WORK TASK → From the data below, copy out every line in which the word "Jokivarrentie" occurs.

* * * *

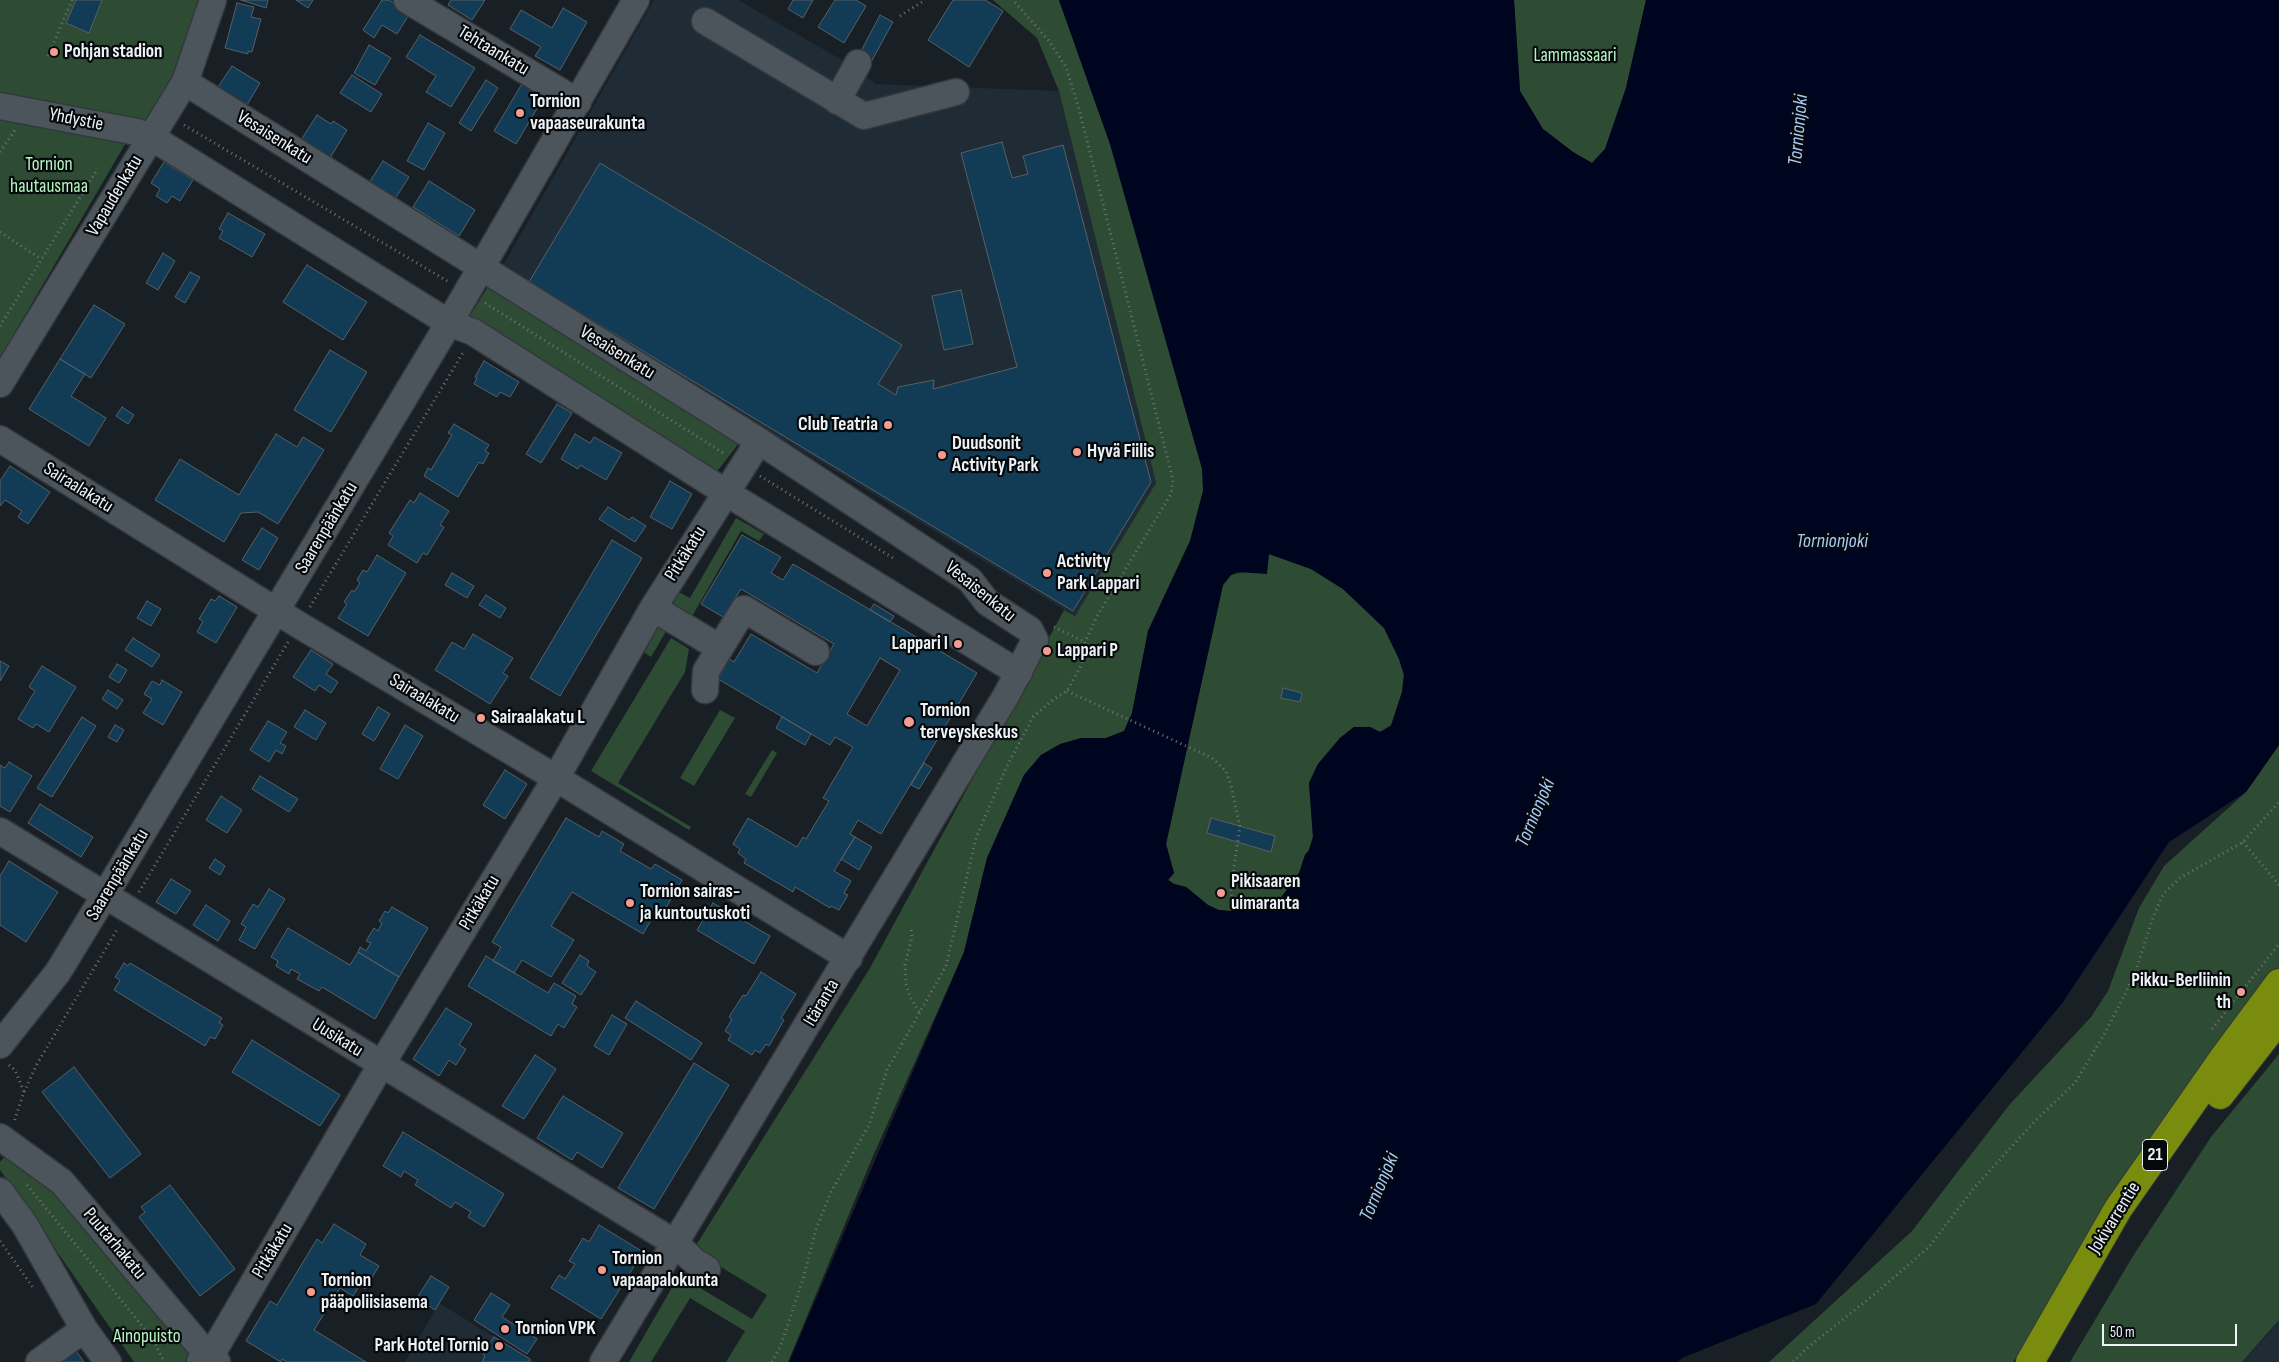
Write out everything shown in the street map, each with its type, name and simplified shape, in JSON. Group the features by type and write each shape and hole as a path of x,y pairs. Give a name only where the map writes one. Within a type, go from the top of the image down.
{"highway":[{"name":"Jokivarrentie","path":"2030,1362 2118,1209 2224,1057 2279,983"},
{"name":"Jokivarrentie","path":"2046,1336 2241,1066 2279,1019"}],"street":[{"name":"Vapaudenkatu","path":"0,384 185,82 213,0"},
{"name":"Tehtaankatu","path":"407,0 578,102"},
{"name":"Saarenpäänkatu","path":"4,1054 58,972 277,611 449,323 636,0"},
{"path":"705,21 864,116 956,92"},
{"path":"837,101 858,63"},
{"name":"Vesaisenkatu","path":"185,82 759,441 970,580 987,602 1030,630 1043,633"},
{"name":"Yhdystie","path":"0,106 137,132 151,137"},
{"path":"151,137 449,323 473,332 725,492 1019,672"},
{"name":"Sairaalakatu","path":"0,439 277,611 556,778 849,958"},
{"name":"Pitkäkatu","path":"209,1360 381,1065 556,778 653,608 759,441"},
{"path":"653,608 720,648"},
{"path":"705,690 706,672 744,609 816,652"},
{"name":"Itäranta","path":"603,1362 849,958 1043,633"},
{"name":"Uusikatu","path":"0,831 675,1243 694,1261 707,1269"},
{"name":"Puutarhakatu","path":"1,1138 62,1182 209,1360"},
{"path":"0,1191 25,1225 84,1329 108,1362"},
{"path":"39,1362 84,1329"}],"path":[{"path":"48,56 72,0"},
{"path":"900,16 925,0"},
{"path":"772,1362 781,1345 803,1279 816,1228 831,1192 869,1125 887,1070 946,966 976,838 1006,768 1034,717 1054,699 1068,691 1082,664 1085,642 1097,616 1171,494 1173,480 1081,114 1066,66 1049,41 1013,0"},
{"path":"165,114 466,292"},
{"path":"0,326 97,170"},
{"path":"0,232 41,259"},
{"path":"1043,633 1085,642"},
{"path":"1068,691 1212,758 1226,771 1240,827 1230,887 1232,899"},
{"path":"1793,1362 1806,1349 1876,1293 1929,1247 1974,1188 2035,1121 2075,1083 2121,1005 2133,978 2154,915 2164,893 2180,878 2243,842 2279,802"},
{"path":"2243,842 2279,885"},
{"path":"912,930 905,965 906,984 910,997 920,1013"},
{"path":"2212,1029 2279,944"},
{"path":"4,1054 15,1070 24,1092"},
{"path":"1,1138 15,1120 24,1092 37,1064"},
{"path":"49,1212 154,1341 164,1362"}],"shaded area":[{"path":"654,0 738,0 856,68 876,84 1059,91 1156,483 1075,616 501,269"},
{"path":"439,1303 535,1362 405,1362"},
{"path":"2279,1320 2279,1362 2242,1362 2271,1331"}],"green space":[{"path":"0,0 199,0 174,78 149,124 0,103"},
{"path":"993,0 1059,0 1110,144 1203,469 1203,491 1190,541 1148,631 1132,713 1124,731 1106,738 1081,738 1041,755 1024,775 987,858 964,952 873,1156 788,1362 726,1362 745,1331 690,1298 651,1362 629,1362 685,1265 703,1276 697,1286 752,1319 767,1295 693,1250 870,968 1064,610 1075,616 1156,483 1059,91 1037,38"},
{"name":"Lammassaari","path":"1514,0 1646,0 1626,88 1605,149 1592,163 1573,152 1543,129 1520,91"},
{"name":"Tornion hautausmaa","path":"0,116 127,141 0,358"},
{"path":"491,282 739,443 716,473 469,317"},
{"path":"736,518 764,534 759,541 741,531 690,620 664,605 673,589 690,598"},
{"path":"1269,554 1311,569 1343,589 1384,628 1399,659 1404,675 1402,692 1391,725 1380,732 1370,727 1354,727 1340,738 1318,764 1309,783 1313,837 1299,873 1274,908 1255,906 1230,911 1218,910 1208,905 1186,887 1174,884 1168,880 1174,873 1166,844 1223,585 1231,575 1244,572"},
{"path":"655,619 668,628 651,657 637,648"},
{"path":"671,638 689,649 685,672 618,783 691,827 689,830 591,771"},
{"path":"720,710 735,718 694,786 680,778"},
{"path":"2279,745 2279,971 2111,1203 2013,1362 1769,1362 1912,1231 2010,1104 2091,1017 2108,991 2139,908 2164,866 2246,792"},
{"path":"772,750 777,753 751,797 745,794"},
{"path":"2279,1054 2279,1320 2242,1362 2070,1362 2133,1256 2211,1137"},
{"name":"Ainopuisto","path":"7,1154 54,1187 202,1362 134,1362 0,1170 0,1162"}],"water":[{"name":"Tornionjoki","path":"1059,0 1514,0 1520,91 1543,129 1573,152 1592,163 1605,149 1626,88 1646,0 2279,0 2279,745 2246,792 2169,842 2063,1002 1816,1304 1682,1358 1678,1362 789,1362 964,952 987,858 1024,775 1041,755 1060,744 1081,738 1106,738 1124,731 1132,713 1148,631 1190,541 1203,491 1202,469 1110,144","holes":["1269,554 1311,569 1343,589 1384,628 1399,659 1404,675 1402,692 1391,726 1380,732 1370,727 1354,727 1340,738 1318,764 1309,783 1313,837 1299,873 1274,907 1255,906 1230,911 1219,910 1208,905 1186,887 1174,884 1168,880 1174,873 1166,844 1223,585 1231,575 1237,572 1267,574"]}],"building":[{"path":"76,0 102,0 89,33 66,23"},
{"path":"241,0 268,0 266,8"},
{"path":"296,0 313,0 308,8"},
{"path":"382,0 389,0 410,13 397,34 382,25 374,38 363,30"},
{"path":"451,0 485,0 472,20 448,5"},
{"path":"793,0 813,0 803,18 788,9"},
{"path":"835,0 856,0 866,6 844,43 818,27"},
{"path":"953,0 985,0 1003,11 969,67 928,40"},
{"path":"237,3 254,7 251,17 261,19 252,52 248,51 248,54 225,48"},
{"path":"563,8 587,22 560,70 535,56 541,47 510,29 521,10 552,28"},
{"path":"880,15 893,22 871,62 859,55"},
{"path":"420,35 475,68 451,107 426,92 436,76 406,57"},
{"path":"369,45 391,58 375,85 354,73"},
{"path":"232,66 260,83 247,105 218,87"},
{"path":"352,75 382,94 371,112 340,93"},
{"path":"486,80 498,88 471,131 459,123"},
{"name":"Tornion vapaaseurakunta","path":"523,82 545,95 516,144 494,131"},
{"path":"317,115 331,124 333,121 347,130 330,158 301,140"},
{"path":"428,123 445,133 424,170 407,161"},
{"path":"1002,142 1012,178 1028,174 1023,156 1063,145 1151,482 1073,611 529,282 600,163 902,345 878,384 896,395 898,387 934,380 933,389 1017,367 961,153"},
{"path":"383,161 409,177 395,199 369,183"},
{"path":"164,162 193,180 180,201 172,196 167,203 156,196 160,189 151,183"},
{"path":"429,181 475,210 459,236 413,207"},
{"path":"228,213 265,234 252,257 219,238 223,231 219,229"},
{"path":"163,253 175,261 158,290 146,283"},
{"path":"307,265 367,302 343,340 283,302"},
{"path":"190,272 200,277 185,303 175,297"},
{"path":"961,290 973,344 944,350 932,296"},
{"path":"94,305 125,324 91,378 60,359"},
{"path":"330,350 367,372 331,432 294,410"},
{"path":"60,359 85,374 71,396 106,418 89,446 29,409"},
{"path":"484,361 519,382 510,397 500,392 497,397 474,384 477,378 475,377"},
{"path":"557,404 572,413 541,463 526,454"},
{"path":"122,407 134,415 128,424 116,416"},
{"path":"454,424 489,445 485,451 489,453 483,464 479,462 458,497 424,476 428,468 431,470 452,435 448,433"},
{"path":"276,434 297,447 303,437 324,450 278,524 258,512 241,513 224,542 155,500 180,459 239,495"},
{"path":"575,434 590,443 594,437 622,453 606,480 580,465 578,469 561,459"},
{"path":"10,466 50,492 28,524 18,517 22,511 5,500 0,506 0,481"},
{"path":"670,481 692,494 672,529 650,517"},
{"path":"420,493 449,511 440,525 444,527 427,555 423,553 417,563 388,545 393,536 389,533 410,500 414,503"},
{"path":"608,507 629,520 632,517 646,526 635,542 599,519"},
{"path":"262,528 278,538 259,570 242,560"},
{"name":"Tornion terveyskeskus","path":"742,535 781,557 771,573 783,580 793,564 977,673 881,834 858,820 850,834 855,837 834,871 851,881 844,893 848,895 839,910 831,906 830,908 795,887 793,892 744,863 746,859 738,853 740,849 733,844 748,818 797,847 803,837 806,839 829,801 823,798 853,747 835,737 830,745 718,679 725,667 722,665 726,657 734,662 751,634 817,673 834,644 741,589 723,617 701,604","holes":["880,658 900,670 867,726 847,714"]},
{"path":"612,540 642,558 560,696 530,678"},
{"path":"377,555 406,573 368,636 338,618 347,604 344,602 352,590 354,592 360,583 357,580 363,570 367,572"},
{"path":"452,573 474,586 467,598 445,585"},
{"path":"486,595 506,608 500,618 479,605"},
{"path":"219,596 237,607 216,643 197,632 203,621 199,619 211,599 215,601"},
{"path":"147,601 161,609 151,626 137,618"},
{"path":"874,604 894,616 890,622 870,610"},
{"path":"473,634 513,658 503,673 508,676 490,704 435,670 452,642 464,649"},
{"path":"133,638 160,655 152,667 125,650"},
{"path":"311,650 333,664 326,674 338,682 331,693 319,685 315,691 293,677"},
{"path":"0,661 9,666 0,681"},
{"path":"117,664 127,670 119,683 109,677"},
{"path":"42,666 76,687 49,732 36,724 33,728 18,719 35,691 29,687"},
{"path":"162,680 182,692 163,725 143,713 152,699 144,694 152,681 160,685"},
{"path":"1283,688 1302,693 1300,702 1281,698"},
{"path":"108,690 123,700 117,709 102,699"},
{"path":"378,707 390,714 374,741 362,734"},
{"path":"305,710 326,723 316,740 294,727"},
{"path":"82,717 96,726 52,797 37,788"},
{"path":"782,717 811,734 805,745 776,728"},
{"path":"268,721 287,732 280,743 286,746 282,754 276,750 269,762 250,750"},
{"path":"115,725 124,730 117,742 108,737"},
{"path":"405,725 423,736 398,779 380,769"},
{"path":"9,762 32,776 10,812 0,806 0,765 5,768"},
{"path":"924,763 932,768 919,789 911,785"},
{"path":"505,770 527,784 505,819 483,805"},
{"path":"260,776 298,799 289,812 252,789"},
{"path":"221,796 242,810 227,833 206,820"},
{"path":"40,804 93,837 81,857 28,823"},
{"name":"Tornion sairas- ja kuntoutuskoti","path":"566,818 599,837 602,831 624,844 620,851 651,869 655,864 682,880 660,918 654,915 643,934 572,892 551,926 574,940 551,977 522,960 514,973 493,961 501,947 492,942"},
{"path":"1211,818 1275,836 1271,852 1207,833"},
{"path":"855,837 872,847 859,870 841,859"},
{"path":"215,859 225,866 220,875 209,868"},
{"path":"9,861 58,892 26,942 0,925 0,876"},
{"path":"171,879 191,891 176,914 156,902"},
{"path":"269,889 285,899 255,949 239,940 246,927 241,924 253,904 258,907"},
{"path":"713,903 770,936 754,964 697,930"},
{"path":"206,905 230,921 218,941 193,925"},
{"path":"392,907 428,928 399,977 358,952 360,947 366,951 371,943 366,941 374,928 378,931 382,923 379,921 385,911 388,913"},
{"path":"288,928 350,965 358,952 399,977 375,1019 322,987 319,991 297,979 300,974 291,969 289,974 276,966 278,961 271,957"},
{"path":"580,955 589,961 587,966 596,972 581,995 562,983"},
{"path":"486,956 548,993 554,983 576,996 572,1004 577,1007 564,1028 558,1024 551,1036 468,986"},
{"path":"124,963 128,966 130,963 222,1018 219,1023 223,1025 215,1039 210,1037 205,1046 114,990 120,980 115,977"},
{"path":"761,972 796,994 781,1018 784,1020 769,1046 766,1044 760,1053 755,1050 752,1055 728,1040 731,1035 725,1031 732,1019 729,1017 743,995 746,996"},
{"path":"636,1001 702,1043 691,1060 625,1018"},
{"path":"446,1008 472,1024 459,1045 466,1049 456,1065 449,1060 439,1076 413,1059"},
{"path":"612,1015 627,1024 609,1055 594,1046"},
{"path":"252,1040 340,1095 320,1126 232,1072"},
{"path":"535,1055 556,1069 524,1119 502,1106"},
{"path":"694,1063 729,1085 654,1209 618,1188"},
{"path":"74,1067 141,1154 110,1178 42,1092"},
{"path":"563,1096 623,1133 602,1168 577,1152 572,1160 537,1138"},
{"path":"403,1132 504,1194 484,1227 468,1217 471,1212 455,1202 451,1208 415,1185 418,1180 404,1171 401,1177 383,1166"},
{"path":"170,1185 235,1269 200,1296 139,1217 145,1212 141,1207"},
{"name":"Tornion pääpoliisiasema","path":"334,1224 366,1244 360,1255 379,1266 365,1289 360,1285 353,1296 340,1288 314,1330 366,1362 287,1362 282,1359 281,1362 246,1341 270,1301 277,1305 317,1239 322,1243"},
{"name":"Tornion vapaapalokunta","path":"599,1225 643,1252 601,1319 551,1288 559,1275 565,1279 575,1264 569,1261 583,1238 589,1242"},
{"path":"431,1276 449,1287 435,1310 417,1298"},
{"name":"Tornion VPK","path":"491,1293 510,1305 502,1317 537,1339 527,1354 474,1320"},
{"name":"Park Hotel Tornio","path":"494,1337 530,1359 529,1362 482,1362 485,1356 483,1354"},
{"path":"74,1348 84,1362 54,1362"}],"place":[{"name":"Pohjan stadion","path":"54,52"},
{"name":"Tornion vapaaseurakunta","path":"520,113"},
{"name":"Club Teatria","path":"888,425"},
{"name":"Hyvä Fiilis","path":"1077,452"},
{"name":"Duudsonit Activity Park","path":"942,455"},
{"name":"Activity Park Lappari","path":"1047,573"},
{"name":"Lappari I","path":"958,644"},
{"name":"Lappari P","path":"1047,651"},
{"name":"Sairaalakatu L","path":"481,718"},
{"name":"Tornion terveyskeskus","path":"909,722"},
{"name":"Pikisaaren uimaranta","path":"1221,893"},
{"name":"Tornion sairas- ja kuntoutuskoti","path":"630,903"},
{"name":"Pikku-Berliinin th","path":"2241,992"},
{"name":"Tornion vapaapalokunta","path":"602,1270"},
{"name":"Tornion pääpoliisiasema","path":"311,1292"},
{"name":"Tornion VPK","path":"505,1329"},
{"name":"Park Hotel Tornio","path":"499,1346"}]}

* * * *

EXERCISE SOLUTION →
{"highway":[{"name":"Jokivarrentie","path":"2030,1362 2118,1209 2224,1057 2279,983"},
{"name":"Jokivarrentie","path":"2046,1336 2241,1066 2279,1019"}],"street":[{"name":"Vapaudenkatu","path":"0,384 185,82 213,0"},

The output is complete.